[Kutipan Teks]
┌────────

Catatan Diskusi Publik RUU TNI, RUU Kepolisian, RUU Kejaksaan

Catatan Diskusi Publik

“Memperluas Kewenangan dan Memperkuat Pengawasan (Kritik RUU Kejaksaan, RUU Polri dan RUU TNI)”

Fakultas Ilmu Politik Universitas Katolik Parahyangan

Kamis, 20 Maret 2025

Diskusi dilaksanakan di Aula Pertemuan Fakultas Ilmu Politik Universitas Katolik Parahyangan, yang dihadiri oleh sekitar 130 orang dari kalangan civitas akademia, praktisi, dan media. Terdapat 4 narasumber dalam diskusi publik ini, yaitu: 1) Prof. Dr.phil. Poltak Partogi Nainggolan, Peneliti BRIN; 2) Idil Syawfi, S.IP., M.Si., FISIP Universitas Katolik Parahyangan; 3) Valerianus Beatae Jehanu, S.H., M.H., Fakultas Hukum Universitas Katolik Parahyangan; 4) Awan Puryadi– Direktur Advokasi dan Kebijakan De Jure.

└────────

[Informasi yang Diberikan]
┌────────

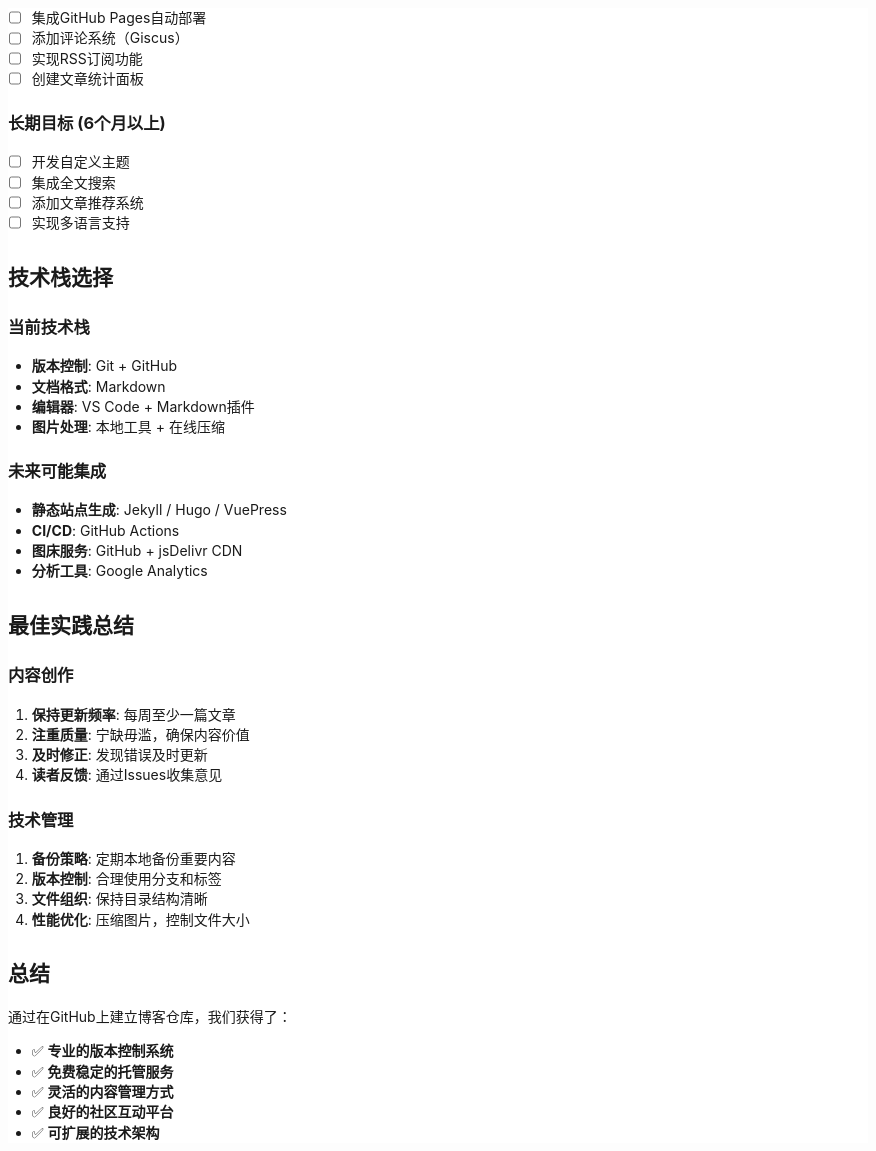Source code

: - [ ] 集成GitHub Pages自动部署
- [ ] 添加评论系统（Giscus）
- [ ] 实现RSS订阅功能
- [ ] 创建文章统计面板

### 长期目标 (6个月以上)

- [ ] 开发自定义主题
- [ ] 集成全文搜索
- [ ] 添加文章推荐系统
- [ ] 实现多语言支持

## 技术栈选择

### 当前技术栈

- **版本控制**: Git + GitHub
- **文档格式**: Markdown
- **编辑器**: VS Code + Markdown插件
- **图片处理**: 本地工具 + 在线压缩

### 未来可能集成

- **静态站点生成**: Jekyll / Hugo / VuePress
- **CI/CD**: GitHub Actions
- **图床服务**: GitHub + jsDelivr CDN
- **分析工具**: Google Analytics

## 最佳实践总结

### 内容创作

1. **保持更新频率**: 每周至少一篇文章
2. **注重质量**: 宁缺毋滥，确保内容价值
3. **及时修正**: 发现错误及时更新
4. **读者反馈**: 通过Issues收集意见

### 技术管理

1. **备份策略**: 定期本地备份重要内容
2. **版本控制**: 合理使用分支和标签
3. **文件组织**: 保持目录结构清晰
4. **性能优化**: 压缩图片，控制文件大小

## 总结

通过在GitHub上建立博客仓库，我们获得了：

- ✅ **专业的版本控制系统**
- ✅ **免费稳定的托管服务**
- ✅ **灵活的内容管理方式**
- ✅ **良好的社区互动平台**
- ✅ **可扩展的技术架构**
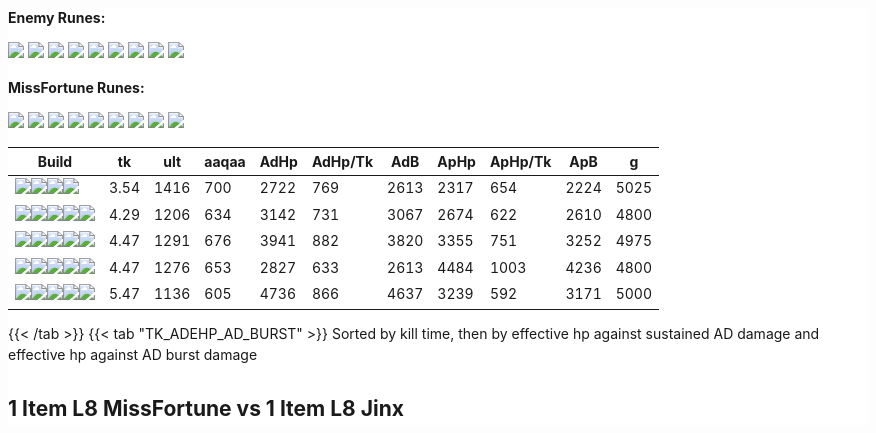 

**Enemy Runes:**





![](/Styles/Precision/LethalTempo/LethalTempo.png)
![](/Styles/Precision/Triumph.png)
![](/Styles/Precision/LegendBloodline/LegendBloodline.png)
![](/Styles/Precision/CutDown/CutDown.png)
![](/Styles/Sorcery/AbsoluteFocus/AbsoluteFocus.png)
![](/Styles/Sorcery/GatheringStorm/GatheringStorm.png)
![](/StatMods/StatModsAttackSpeedIcon.png)
![](/StatMods/StatModsAdaptiveForceIcon.png)
![](/StatMods/StatModsArmorIcon.png)



**MissFortune Runes:**


![](/Styles/Precision/PressTheAttack/PressTheAttack.png)
![](/Styles/Precision/Overheal.png)
![](/Styles/Precision/LegendAlacrity/LegendAlacrity.png)
![](/Styles/Precision/CutDown/CutDown.png)
![](/Styles/Sorcery/ManaflowBand/ManaflowBand.png)
![](/Styles/Sorcery/GatheringStorm/GatheringStorm.png)
![](/StatMods/StatModsAdaptiveForceIcon.png)
![](/StatMods/StatModsAdaptiveForceIcon.png)
![](/StatMods/StatModsArmorIcon.png)





 Build |tk|ult|aaqaa|AdHp|AdHp/Tk|AdB|ApHp|ApHp/Tk|ApB|g
-|-|-|-|-|-|-|-|-|-|-
![](/item/3074.png)![](/item/1001.png)![](/item/1055.png)![](/item/1037.png)|3.54|1416|700|2722|769|2613|2317|654|2224|5025
![](/item/6609.png)![](/item/1001.png)![](/item/1053.png)![](/item/1055.png)![](/item/1036.png)|4.29|1206|634|3142|731|3067|2674|622|2610|4800
![](/item/6673.png)![](/item/1001.png)![](/item/1055.png)![](/item/1037.png)![](/item/1036.png)|4.47|1291|676|3941|882|3820|3355|751|3252|4975
![](/item/3156.png)![](/item/1001.png)![](/item/1053.png)![](/item/1055.png)![](/item/1036.png)|4.47|1276|653|2827|633|2613|4484|1003|4236|4800
![](/item/3026.png)![](/item/1001.png)![](/item/1053.png)![](/item/1055.png)![](/item/1036.png)|5.47|1136|605|4736|866|4637|3239|592|3171|5000
{{< /tab >}}
{{< tab "TK_ADEHP_AD_BURST" >}}
Sorted by kill time, then by effective hp against sustained AD damage and effective hp against AD burst damage
## 1 Item L8 MissFortune vs 1 Item L8 Jinx
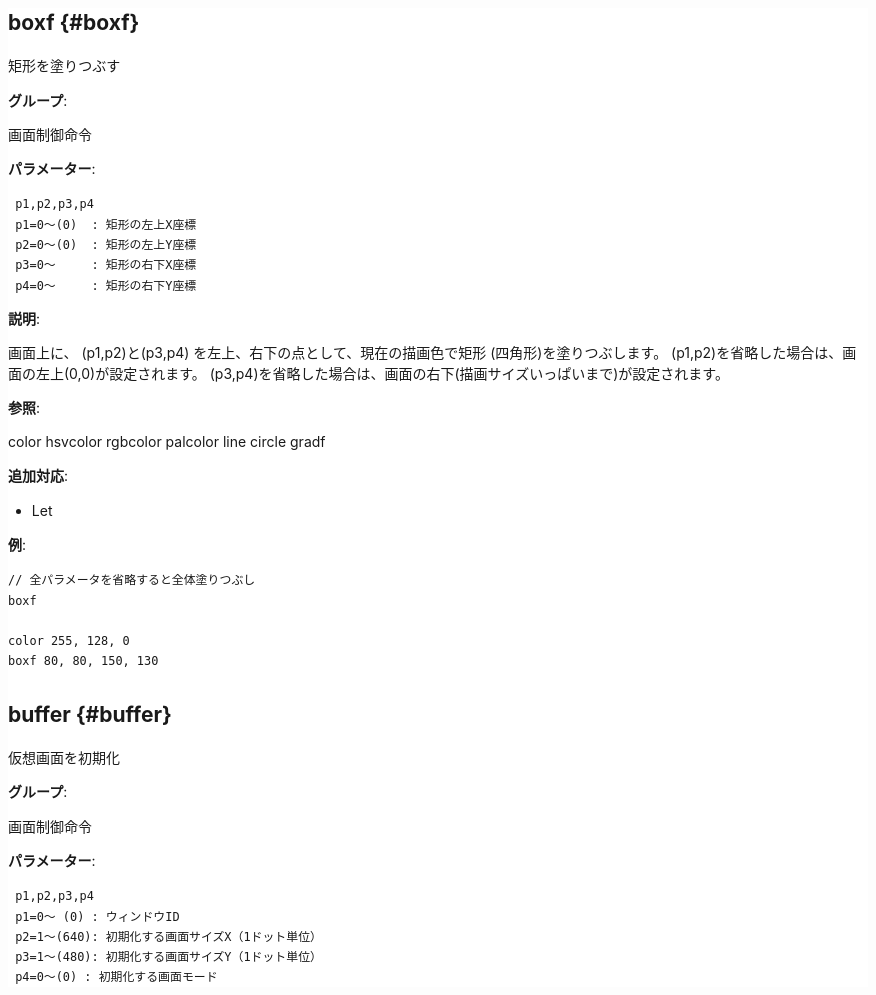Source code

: 
## boxf {#boxf}

矩形を塗りつぶす

__グループ__:

画面制御命令

__パラメーター__:

     p1,p2,p3,p4
     p1=0〜(0)  : 矩形の左上X座標
     p2=0〜(0)  : 矩形の左上Y座標
     p3=0〜     : 矩形の右下X座標
     p4=0〜     : 矩形の右下Y座標


__説明__:

画面上に、 (p1,p2)と(p3,p4) を左上、右下の点として、現在の描画色で矩形
(四角形)を塗りつぶします。
(p1,p2)を省略した場合は、画面の左上(0,0)が設定されます。
(p3,p4)を省略した場合は、画面の右下(描画サイズいっぱいまで)が設定されます。


__参照__:

color
hsvcolor
rgbcolor
palcolor
line
circle
gradf

__追加対応__:

- Let

__例__:

	// 全パラメータを省略すると全体塗りつぶし
	boxf

	color 255, 128, 0
	boxf 80, 80, 150, 130


## buffer {#buffer}

仮想画面を初期化

__グループ__:

画面制御命令

__パラメーター__:

     p1,p2,p3,p4
     p1=0〜 (0) : ウィンドウID
     p2=1〜(640): 初期化する画面サイズX（1ドット単位）
     p3=1〜(480): 初期化する画面サイズY（1ドット単位）
     p4=0〜(0) : 初期化する画面モード
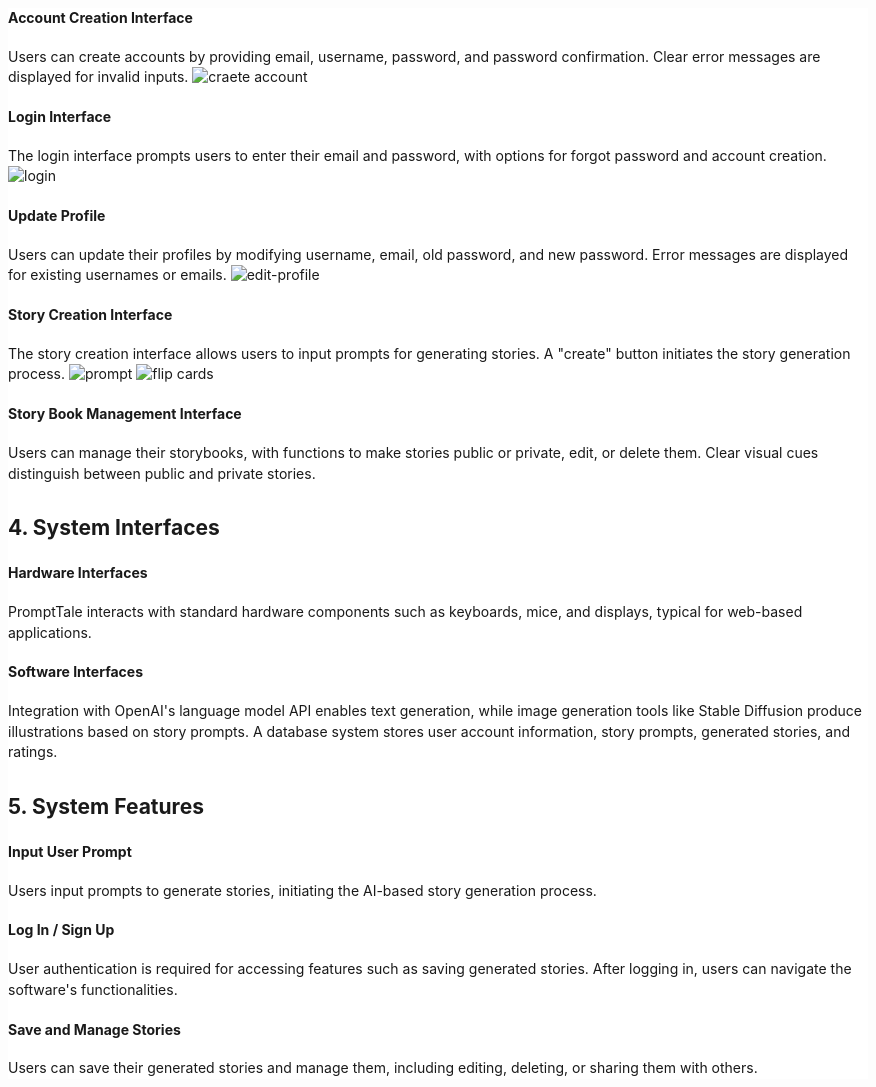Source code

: #### Account Creation Interface
Users can create accounts by providing email, username, password, and password confirmation. Clear error messages are displayed for invalid inputs.
![craete account](https://github.com/emanroshan/PrompTale/assets/140584428/0fc10ee0-5eb1-4993-9d44-fbcf59f66998)

#### Login Interface
The login interface prompts users to enter their email and password, with options for forgot password and account creation.
![login](https://github.com/emanroshan/PrompTale/assets/140584428/1bd7ec3c-5fcb-4b29-b7fd-70ad7bde8cfa)

#### Update Profile
Users can update their profiles by modifying username, email, old password, and new password. Error messages are displayed for existing usernames or emails.
![edit-profile](https://github.com/emanroshan/PrompTale/assets/140584428/4bca6223-4d59-40a0-8fdd-8fe7d238c1ab)

#### Story Creation Interface
The story creation interface allows users to input prompts for generating stories. A "create" button initiates the story generation process.
![prompt](https://github.com/emanroshan/PrompTale/assets/140584428/91221d92-f395-4662-92bc-1c3300d69b6a)
![flip cards](https://github.com/emanroshan/PrompTale/assets/140584428/0f45e70c-9e19-446a-bda3-80f639b76b36)

#### Story Book Management Interface
Users can manage their storybooks, with functions to make stories public or private, edit, or delete them. Clear visual cues distinguish between public and private stories.

## 4. System Interfaces
#### Hardware Interfaces
PromptTale interacts with standard hardware components such as keyboards, mice, and displays, typical for web-based applications.

#### Software Interfaces
Integration with OpenAI's language model API enables text generation, while image generation tools like Stable Diffusion produce illustrations based on story prompts. A database system stores user account information, story prompts, generated stories, and ratings.

## 5. System Features
#### Input User Prompt
Users input prompts to generate stories, initiating the AI-based story generation process.

#### Log In / Sign Up
User authentication is required for accessing features such as saving generated stories. After logging in, users can navigate the software's functionalities.
#### Save and Manage Stories
Users can save their generated stories and manage them, including editing, deleting, or sharing them with others.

└────────

[Soal Latihan]
**A)** Ubah "Aula Pertemuan" menjadi "Ruang Seminar" pada bagian catatan diskusi mulai dari "Diskusi dilaksanakan di" sampai "Kebijakan De Jure.", lalu tuliskan kembali bagian tersebut.
**B)** Tolong tulis ulang paragraf catatan diskusi yang diawali "Diskusi dilaksanakan di Aula" dalam bentuk daftar, dengan tetap memuat fakta pokoknya.
Baris-baris tersebut merupakan bahan tersendiri yang terpisah dari kutipan teks.

[Jawaban]
**A)**
Diskusi dilaksanakan di Ruang Seminar Fakultas Ilmu Politik Universitas Katolik Parahyangan, yang dihadiri oleh sekitar 130 orang dari kalangan civitas akademia, praktisi, dan media. Terdapat 4 narasumber dalam diskusi publik ini, yaitu: 1) Prof. Dr.phil. Poltak Partogi Nainggolan, Peneliti BRIN; 2) Idil Syawfi, S.IP., M.Si., FISIP Universitas Katolik Parahyangan; 3) Valerianus Beatae Jehanu, S.H., M.H., Fakultas Hukum Universitas Katolik Parahyangan; 4) Awan Puryadi– Direktur Advokasi dan Kebijakan De Jure.

**B)**
- Tempat: Aula Pertemuan Fakultas Ilmu Politik Universitas Katolik Parahyangan
- Peserta: sekitar 130 orang dari kalangan civitas akademia, praktisi, dan media
- Narasumber (4 orang):
  1. Prof. Dr.phil. Poltak Partogi Nainggolan, Peneliti BRIN
  2. Idil Syawfi, S.IP., M.Si., FISIP Universitas Katolik Parahyangan
  3. Valerianus Beatae Jehanu, S.H., M.H., Fakultas Hukum Universitas Katolik Parahyangan
  4. Awan Puryadi, Direktur Advokasi dan Kebijakan De Jure